State transitions through inhibitory interneurons in a cortical network model
Fig 5
FS interneurons enhance PC gain and promote transition to an ISN regime in a rate model.
A) A rate model was optimised with synaptic weights (W) based on features of the spiking network. During baseline conditions the gain of each population was set to 1.0. B) Under the assumption that synaptic weights remain fixed, changes of PC population gain (BE) in the rate model were required to reproduce firing rates from the spiking network associated with increased FS/NFS rheobase.
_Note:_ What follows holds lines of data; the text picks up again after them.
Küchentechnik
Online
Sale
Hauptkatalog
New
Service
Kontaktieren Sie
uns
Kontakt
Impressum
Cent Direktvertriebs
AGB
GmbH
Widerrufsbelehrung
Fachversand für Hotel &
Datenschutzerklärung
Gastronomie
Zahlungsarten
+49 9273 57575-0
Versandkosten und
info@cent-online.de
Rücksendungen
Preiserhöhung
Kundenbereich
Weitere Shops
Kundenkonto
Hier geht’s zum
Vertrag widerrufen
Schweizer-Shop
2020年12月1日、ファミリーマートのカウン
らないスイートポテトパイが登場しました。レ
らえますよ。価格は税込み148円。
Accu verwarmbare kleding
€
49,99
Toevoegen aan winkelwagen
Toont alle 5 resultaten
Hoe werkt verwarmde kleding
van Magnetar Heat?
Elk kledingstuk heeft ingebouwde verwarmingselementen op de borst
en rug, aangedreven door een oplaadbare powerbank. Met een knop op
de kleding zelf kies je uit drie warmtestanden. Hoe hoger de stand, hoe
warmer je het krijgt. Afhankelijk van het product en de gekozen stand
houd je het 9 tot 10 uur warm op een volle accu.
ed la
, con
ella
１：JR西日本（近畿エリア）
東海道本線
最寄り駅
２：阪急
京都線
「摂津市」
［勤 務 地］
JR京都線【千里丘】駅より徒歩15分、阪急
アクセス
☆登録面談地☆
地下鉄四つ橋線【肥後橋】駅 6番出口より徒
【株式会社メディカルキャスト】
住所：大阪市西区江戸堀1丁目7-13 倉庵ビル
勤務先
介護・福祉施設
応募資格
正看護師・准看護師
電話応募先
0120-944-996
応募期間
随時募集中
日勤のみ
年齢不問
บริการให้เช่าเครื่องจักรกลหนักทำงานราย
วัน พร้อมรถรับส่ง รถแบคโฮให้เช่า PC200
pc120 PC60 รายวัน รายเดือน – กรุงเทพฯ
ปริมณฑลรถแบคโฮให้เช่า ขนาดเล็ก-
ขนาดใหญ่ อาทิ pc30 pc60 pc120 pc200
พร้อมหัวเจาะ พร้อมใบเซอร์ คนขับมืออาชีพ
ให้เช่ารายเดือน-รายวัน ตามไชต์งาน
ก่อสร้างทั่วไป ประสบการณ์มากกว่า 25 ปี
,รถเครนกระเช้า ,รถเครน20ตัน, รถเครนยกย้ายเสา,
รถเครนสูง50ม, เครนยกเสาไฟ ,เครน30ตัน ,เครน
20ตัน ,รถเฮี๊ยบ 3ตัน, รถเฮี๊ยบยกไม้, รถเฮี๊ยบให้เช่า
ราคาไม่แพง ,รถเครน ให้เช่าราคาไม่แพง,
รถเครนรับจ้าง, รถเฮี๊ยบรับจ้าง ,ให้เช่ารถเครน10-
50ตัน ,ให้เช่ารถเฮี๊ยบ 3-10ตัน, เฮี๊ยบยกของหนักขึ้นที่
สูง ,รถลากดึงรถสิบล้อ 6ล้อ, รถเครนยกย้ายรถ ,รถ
Increased FS rheobase increased BE such that the effective recurrent excitatory synaptic strength (BE x WEE) exceeded 1.0. C) Two rate models were developed based on changes in PC gain shown in B: one approximating increased NFS rheobase (‘NFS model’) and one FS rheobase (‘FS model’, firing rates during baseline conditions in lower left caption). C) The FS model loses stability via a Hopf bifurcation as BE x WEE exceeds 1.0 (asterix) and exhibits sustained oscillations, whereas a qualitative change in network behaviour does not occur in the NFS model. D) Phase portraits and firing rate trajectories of the NFS and FS models for inputs shown in C under the condition of fixed NFS firing rate. The PC nullcline of the FS model has a rightward inflection, and stimulation of the FS population moves the fixed point to lower PC and FS firing rates, suggestive of an ISN regime. In contrast, stimulation of the FS population in the NFS model increases the steady-state FS firing rate, suggestive of a non-ISN regime. These findings are confirmed by changes of inhibitory current onto the PC population in response to stimulation of the FS and NFS population (S5 Fig).